═════ Source text ═════

The new research is a "small step forward," said Dr. Richard Isaacson, director of the Alzheimer's Prevention Clinic at NewYork-Presbyterian/Weill Cornell Medicine.
"But future studies need to focus on earlier stages of the disease," Isaacson said in an email. "We already have more definitive ways to diagnose dementia due to Alzheimer's, but we need to see if OTCA can be a useful cost-effective screening test for pre-symptomatic Alzheimer's."
 Using an ultrasensitive scanning technique, researchers can detect signs of Alzheimer's disease in the tiny blood vessels at the back of the eye, according to a new report.
Duke University researchers found that these small retinal blood vessels were altered in patients with Alzheimer's disease, but in not in those with mild cognitive impairment (MCI) or those with no signs of mental decline.
"Among the folks who had Alzheimer's there was a significant reduction in the density of the blood vessels in the superficial layer of the retina compared to controls and those with mild cognitive impairment," said Dr. Dilraj Grewal, an associate professor of ophthalmology at the Duke Eye Center. "We also found a reduction in the thickness of (of a specific layer of the retina) in Alzheimer's patients compared to controls and those with mild cognitive impairment."

═════ Provided information ═════

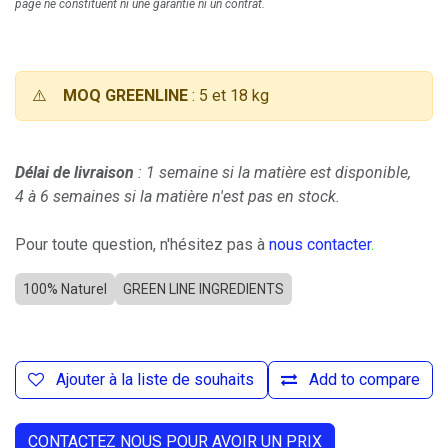
page ne constituent ni une garantie ni un contrat.
⚠️
MOQ GREENLINE
: 5 et 18 kg
Délai de livraison
: 1 semaine si la matière est disponible,
4 à 6 semaines si la matière n'est pas en stock.
Pour toute question, n'hésitez pas à
nous contacter
.
100% Naturel
GREEN LINE INGREDIENTS
Ajouter à la liste de souhaits
Add to compare
CONTACTEZ NOUS POUR AVOIR UN PRIX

═════

> **Exercise 1**:
Answer these from the passage about detecting Alzheimer's in the eye:
(a) Which clinic does Dr. Richard Isaacson direct?
(b) Researchers from which university found the altered retinal blood vessels?
(c) What position does Dr. Dilraj Grewal hold?
> **Exercise 2**:
Translate this sentence from the passage about detecting Alzheimer's in the eye into Spanish: "Using an ultrasensitive scanning technique, researchers can detect signs of Alzheimer's disease in the tiny blood vessels at the back of the eye, according to a new report."
> **Exercise 3**:
Please write what comes next in the passage about detecting Alzheimer's in the eye, picking up after its last sentence.

> **Final answer 1**:
(a) The Alzheimer's Prevention Clinic at NewYork-Presbyterian/Weill Cornell Medicine.
(b) Duke University.
(c) Associate professor of ophthalmology at the Duke Eye Center.

> **Final answer 2**:
Mediante una técnica de escaneo ultrasensible, los investigadores pueden detectar signos de la enfermedad de Alzheimer en los diminutos vasos sanguíneos de la parte posterior del ojo, según un nuevo informe.

> **Final answer 3**:
The findings were reported March 11 online in Ophthalmology Retina, a publication of the American Academy of Ophthalmology.
"The retina is an extension of the brain," Grewal said. "And it's thought that changes that occur in the brain are mirrored in the retina. With any neurodegenerative disease, you lose nerve tissue. Along with a measurable loss of brain volume, there's a loss of the vasculature that supplies the brain. And because the retina is part of the central nervous system, the same changes occur there."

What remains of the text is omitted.